Third: The cynicism of the main flashback story carries over, with outrageous effect, into the movie’s frame. At the beginning and end of Black Book, Ellis is a Rachel once more, and is living on a kibbutz in Israel. The year, significantly, is 1956.

This implied continuation of one war into another is Black Book‘s main contribution to the tradition of revisionist provocation. There will be no peace for Ellis de Vries–and no salvation for Rachel Stein, beyond the sheer animal resilience of being a showgirl.

Because the much praised Zodiac is concerned with the desire to impose order, and with our perpetual failure to do so, you might say it’s something like a Kubrick film, though realized with an empathy that Kubrick disdained. Because of this theme, maybe you’ll also excuse the lateness of my review. Like Zodiac‘s characters, I tried to control circumstances–press screening schedules, deadlines, the kids’ bedtimes–and like them, I screwed up.

Now I can offer only a tardy echo: Zodiac is, as everyone says, an unusually complex and ambitious true-crime story, and (more important) a deeply engaging study of three obsessed men.

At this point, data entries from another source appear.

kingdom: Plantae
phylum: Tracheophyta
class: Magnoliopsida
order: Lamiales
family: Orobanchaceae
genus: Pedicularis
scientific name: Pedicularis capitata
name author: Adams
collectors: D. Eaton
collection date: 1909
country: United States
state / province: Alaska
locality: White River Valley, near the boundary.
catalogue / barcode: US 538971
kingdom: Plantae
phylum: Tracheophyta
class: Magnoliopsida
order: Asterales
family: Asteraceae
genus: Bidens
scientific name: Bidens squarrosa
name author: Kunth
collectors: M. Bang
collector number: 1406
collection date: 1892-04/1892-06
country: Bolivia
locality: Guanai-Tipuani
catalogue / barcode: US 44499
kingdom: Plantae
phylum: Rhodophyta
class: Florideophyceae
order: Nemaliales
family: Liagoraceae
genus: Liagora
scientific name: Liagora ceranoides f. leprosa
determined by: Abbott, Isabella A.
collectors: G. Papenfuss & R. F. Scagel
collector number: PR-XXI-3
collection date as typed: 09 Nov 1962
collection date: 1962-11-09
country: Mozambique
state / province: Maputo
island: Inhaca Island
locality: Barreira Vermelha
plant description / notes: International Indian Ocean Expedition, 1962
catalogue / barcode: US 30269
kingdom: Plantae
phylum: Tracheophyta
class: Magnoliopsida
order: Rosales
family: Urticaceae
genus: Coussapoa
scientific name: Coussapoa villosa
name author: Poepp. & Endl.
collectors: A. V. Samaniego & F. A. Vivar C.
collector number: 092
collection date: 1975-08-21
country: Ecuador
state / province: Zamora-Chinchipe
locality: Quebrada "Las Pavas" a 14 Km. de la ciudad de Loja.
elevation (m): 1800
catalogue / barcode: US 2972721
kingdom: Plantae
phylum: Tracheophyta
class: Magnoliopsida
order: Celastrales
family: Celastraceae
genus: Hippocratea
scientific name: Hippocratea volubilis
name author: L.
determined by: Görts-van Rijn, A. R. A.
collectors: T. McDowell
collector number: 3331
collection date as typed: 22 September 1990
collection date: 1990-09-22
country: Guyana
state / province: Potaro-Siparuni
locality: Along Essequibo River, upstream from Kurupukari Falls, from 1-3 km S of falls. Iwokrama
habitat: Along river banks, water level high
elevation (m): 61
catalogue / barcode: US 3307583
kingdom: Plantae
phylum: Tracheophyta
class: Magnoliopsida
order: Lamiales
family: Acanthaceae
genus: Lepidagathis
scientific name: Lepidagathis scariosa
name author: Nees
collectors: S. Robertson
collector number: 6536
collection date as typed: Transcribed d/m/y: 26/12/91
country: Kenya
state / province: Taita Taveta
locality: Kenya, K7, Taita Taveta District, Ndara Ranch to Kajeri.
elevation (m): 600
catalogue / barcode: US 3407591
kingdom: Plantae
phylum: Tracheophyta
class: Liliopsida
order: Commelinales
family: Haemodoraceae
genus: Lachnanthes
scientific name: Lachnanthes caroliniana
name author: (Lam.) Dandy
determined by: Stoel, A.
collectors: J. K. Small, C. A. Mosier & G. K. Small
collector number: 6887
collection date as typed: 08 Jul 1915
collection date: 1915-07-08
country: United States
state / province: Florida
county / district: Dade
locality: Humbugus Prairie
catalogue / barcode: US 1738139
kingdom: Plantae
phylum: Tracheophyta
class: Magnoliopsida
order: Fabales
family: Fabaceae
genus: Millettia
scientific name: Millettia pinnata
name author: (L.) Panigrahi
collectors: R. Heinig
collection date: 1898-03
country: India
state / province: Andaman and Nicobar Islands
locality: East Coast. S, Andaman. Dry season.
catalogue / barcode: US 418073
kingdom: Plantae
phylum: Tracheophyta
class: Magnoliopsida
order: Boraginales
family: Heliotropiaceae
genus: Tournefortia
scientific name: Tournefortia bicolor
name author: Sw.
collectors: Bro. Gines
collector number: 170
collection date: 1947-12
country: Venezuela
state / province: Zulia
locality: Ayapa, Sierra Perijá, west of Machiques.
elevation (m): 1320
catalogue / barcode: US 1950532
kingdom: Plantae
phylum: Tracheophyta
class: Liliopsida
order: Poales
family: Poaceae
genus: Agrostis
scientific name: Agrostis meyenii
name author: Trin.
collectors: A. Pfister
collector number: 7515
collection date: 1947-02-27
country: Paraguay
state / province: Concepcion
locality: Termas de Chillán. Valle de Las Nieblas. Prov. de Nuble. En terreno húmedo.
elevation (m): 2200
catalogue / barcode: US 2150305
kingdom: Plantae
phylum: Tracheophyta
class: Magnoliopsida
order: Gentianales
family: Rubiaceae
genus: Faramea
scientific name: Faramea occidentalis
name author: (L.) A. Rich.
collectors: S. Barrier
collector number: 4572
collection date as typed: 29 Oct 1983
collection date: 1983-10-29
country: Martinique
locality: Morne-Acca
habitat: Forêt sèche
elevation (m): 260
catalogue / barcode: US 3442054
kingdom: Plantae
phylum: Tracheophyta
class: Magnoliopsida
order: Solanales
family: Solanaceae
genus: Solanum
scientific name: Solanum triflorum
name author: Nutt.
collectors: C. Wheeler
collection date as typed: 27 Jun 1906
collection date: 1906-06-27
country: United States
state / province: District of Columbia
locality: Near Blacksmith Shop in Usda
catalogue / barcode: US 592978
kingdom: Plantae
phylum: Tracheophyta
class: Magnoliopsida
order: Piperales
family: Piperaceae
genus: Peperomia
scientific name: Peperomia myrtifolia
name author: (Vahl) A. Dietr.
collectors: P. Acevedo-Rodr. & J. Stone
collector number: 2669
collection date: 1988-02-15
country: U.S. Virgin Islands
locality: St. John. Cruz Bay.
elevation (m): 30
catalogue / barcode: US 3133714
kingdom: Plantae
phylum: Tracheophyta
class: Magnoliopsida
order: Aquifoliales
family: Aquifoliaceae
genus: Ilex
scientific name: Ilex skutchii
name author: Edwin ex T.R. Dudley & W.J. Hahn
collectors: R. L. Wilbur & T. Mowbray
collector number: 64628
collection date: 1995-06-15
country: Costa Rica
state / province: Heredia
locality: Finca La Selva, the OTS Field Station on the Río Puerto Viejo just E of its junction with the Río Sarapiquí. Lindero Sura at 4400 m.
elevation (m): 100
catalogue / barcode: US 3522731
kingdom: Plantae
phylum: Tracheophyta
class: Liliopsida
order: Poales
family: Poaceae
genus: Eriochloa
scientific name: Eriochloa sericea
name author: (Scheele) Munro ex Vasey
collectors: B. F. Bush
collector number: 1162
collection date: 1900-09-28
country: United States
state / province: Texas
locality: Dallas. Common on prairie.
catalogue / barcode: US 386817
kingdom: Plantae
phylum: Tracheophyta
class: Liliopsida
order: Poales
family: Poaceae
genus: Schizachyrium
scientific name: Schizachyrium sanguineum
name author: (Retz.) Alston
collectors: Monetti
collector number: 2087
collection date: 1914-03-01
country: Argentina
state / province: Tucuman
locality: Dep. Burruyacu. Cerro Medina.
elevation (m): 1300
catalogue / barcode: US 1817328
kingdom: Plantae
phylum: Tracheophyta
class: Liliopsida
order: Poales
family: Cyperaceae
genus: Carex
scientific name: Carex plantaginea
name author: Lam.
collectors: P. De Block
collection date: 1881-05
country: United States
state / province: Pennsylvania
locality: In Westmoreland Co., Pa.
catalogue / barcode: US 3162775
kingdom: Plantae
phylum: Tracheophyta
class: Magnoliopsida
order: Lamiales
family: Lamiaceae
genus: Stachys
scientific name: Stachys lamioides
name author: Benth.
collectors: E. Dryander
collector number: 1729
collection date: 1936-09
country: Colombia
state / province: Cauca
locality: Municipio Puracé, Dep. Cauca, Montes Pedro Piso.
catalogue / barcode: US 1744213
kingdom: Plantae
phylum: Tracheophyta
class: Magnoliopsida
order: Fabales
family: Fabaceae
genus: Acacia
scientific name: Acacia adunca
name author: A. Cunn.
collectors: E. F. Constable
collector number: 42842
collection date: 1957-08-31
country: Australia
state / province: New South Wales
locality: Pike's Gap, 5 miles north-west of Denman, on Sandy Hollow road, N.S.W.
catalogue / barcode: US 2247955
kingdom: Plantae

Or four, if you count the title character: the serial killer who announced himself to the San Francisco newspapers in 1969, issued a string of communiqués and taunts (some in code), terrorized the region, disappeared, reappeared and has never been conclusively identified. As a crime story, Zodiac is utterly inconclusive (unlike, say, Dirty Harry, which based its plot in part on this case). You don’t get any answers–just the satisfaction of riding along with people who are caught up in this mystery.

They are two professionals and an amateur: police inspector Dave Toschi (Mark Ruffalo), newspaper police reporter Paul Avery (Robert Downey Jr.) and editorial cartoonist Robert Graysmith (Jake Gyllenhaal), an overgrown Eagle Scout and puzzle enthusiast known in the newsroom as Retard. Once the initial murders are out of the way–the film deliberately front-loads its violence–Zodiac settles into the story of these men and their intertwined, ever accelerating downward spirals.

Zodiac is a long movie, but one with a steadily quickening pace. The longer you watch the film, the more absorbing it becomes–which is enough to set it apart. What I really like about Zodiac, though, is that it is neither the usual product (a producer-driven marketing ploy dressed up like a movie) nor the usual alternative (the latest auteurist masterpiece by director David Fincher). Zodiac is Fincher’s film, certainly; but it also belongs to screenwriter James Vanderbilt, cinematographer Harris Savides and the entire cast. For a change, the major studios have given us a whole movie. Just like old times.